Ironically, a confrontation between the East and West may occur in the Middle East rather than in Asia. Russia has important contracts with Iran for developing nuclear plants and for oil exploration. They've also doubled their shipments of oil being transported via the Caspian and through Iran from last year. Similarly, China just signed a massive $200 billion deal with Iran for oil, natural gas and pipeline development. These deals may have a dramatic affect on the decisions that are currently being made in the Oval Office. China's negotiations with Iran have been accompanied by escalating rhetoric from the White House. It's clear that Bush and Co. feel that military action may be their only opportunity to control Iranian oil. Without that oil, both the American economy (which is underwritten by $7 trillion of debt) and the dollar are headed for the dumpster. The future management of the global economy depends in large part on who controls the flow of oil from Iraq and Iran. Despite the ludicrous claims of "fighting terrorism" or "spreading democracy", the underlying reality is not hard to grasp. The hand on the oil spigot, rules the world. (Note: the Atlantic Monthly confirms that the Pentagon has already simulated an invasion of Iran)
We're entering a new period of global instability. The post-war system of alliances is crumbling and the centers of power are shifting like tectonic plates. America's "go-it-alone", preemptive strategy has put the dominoes in motion and everywhere nations are retrenching.

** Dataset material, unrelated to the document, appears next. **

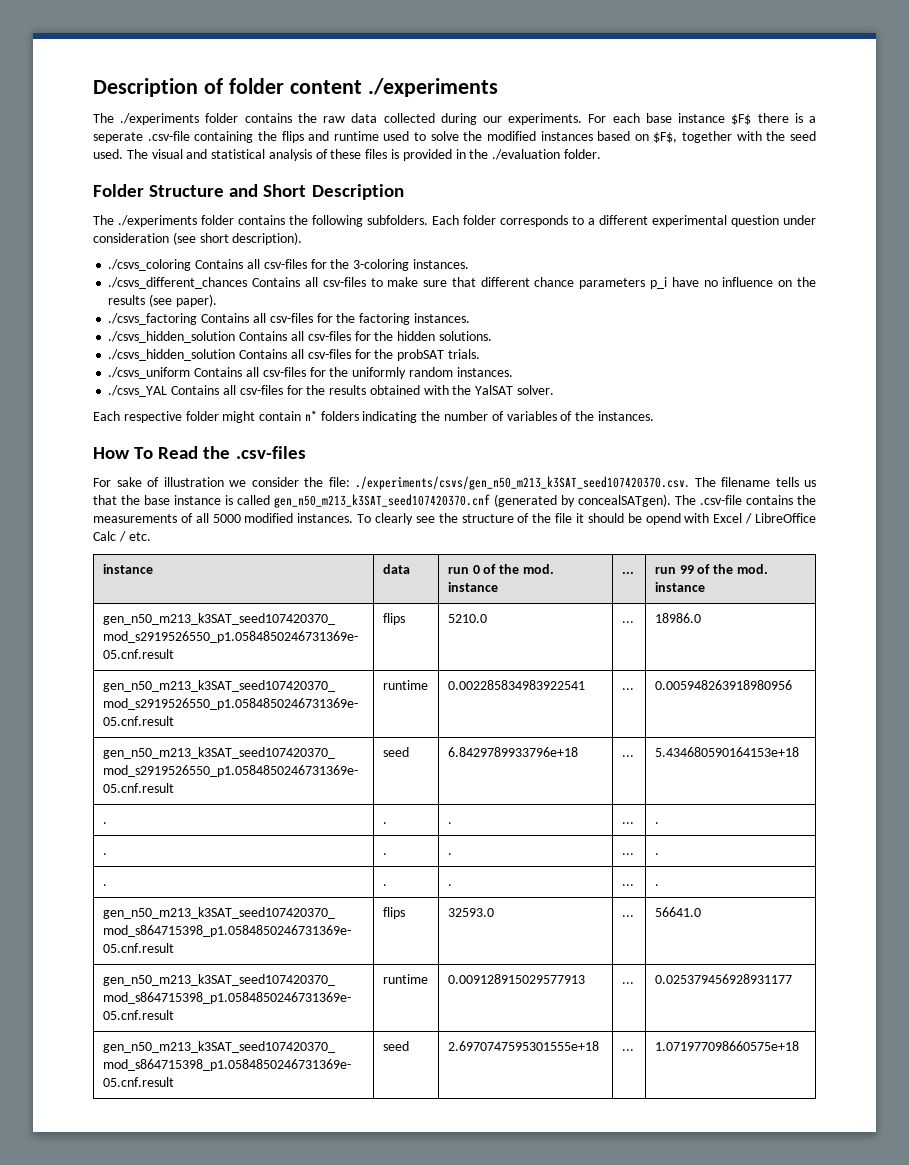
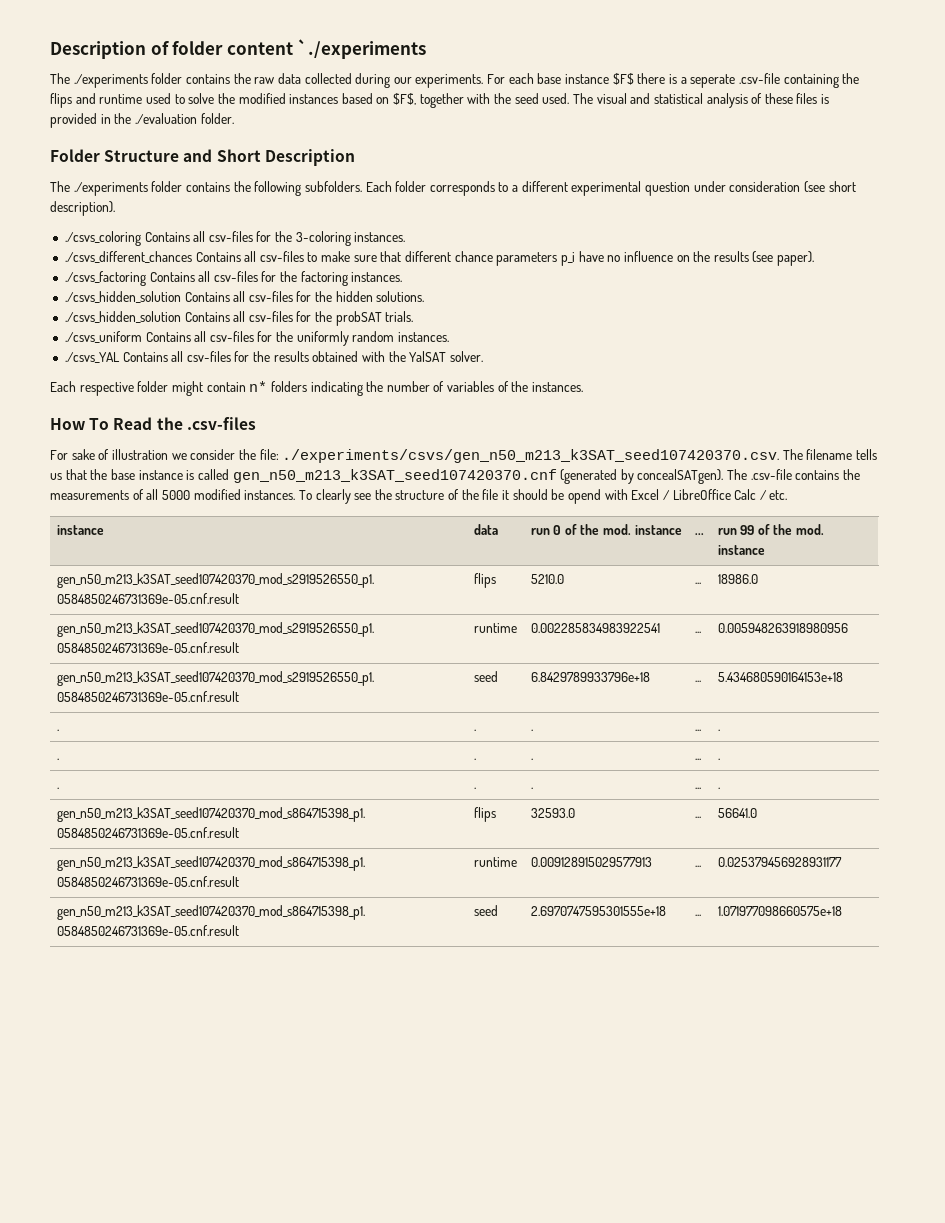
[367,78,498,97] ./experiments -> [297,39,427,59] `./experiments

In many ways, this leaves the US with very little room to maneuver. If China tires of our saber-rattling and stops buying US bonds, the dollar will certainly crash. Similarly, if Putin decides to counter American moves in Ukraine or Iran by switching to the Euro, the shock-waves would be felt around the globe. (As this is being written officials at the central banks of both Russia and Indonesia said that their banks were considering reducing the share of dollars in their reserves. Even more alarming were reports that China's central bank may have trimmed its purchases of American Treasury bonds) America's recklessness has undoubtedly convinced many of the worlds leaders that it can no longer be trusted as a responsible guardian of the global economic system. The actions of China and Russia are probably just the first of many shots over America's bow. The empire's vulnerabilities will become more apparent as time goes by. Proliferation, realignment and economic sabotage are three salient signs that US plans face stormy seas ahead. It looks like Putin may figure prominently in whatever crisis America will meet in the very near future.
Note: "For a decade Washington has backed the Turkish and Azerbaijan governments to steer the export of Caspian region crude oil away from Russia. Russia's newest riposte has been to ally the Russian and Iranian oil industries, and open up the shortest, cheapest and most lucrative oil route of all, southwards out of the Caspian to Iran." (John Helmer) This route poses the greatest imaginable threat to the Bush administrations plans for controlling the transport of oil from the Caspian Basin. The administration's covert involvement in the fraudulent Azerbaijan elections, their clandestine role in the coup in the Republic of Georgia ("Rose Revolution") and, of course, the war in Iraq have all been focused on the ultimate goal of controlling the vast resources of the Caspian region. The Russian-Iranian connection poses a serious challenge to those aims.) Read "Putin's Hands on the Oil Pumps" by John Helmer, Asia Times for an excellent analysis of the current dilemma.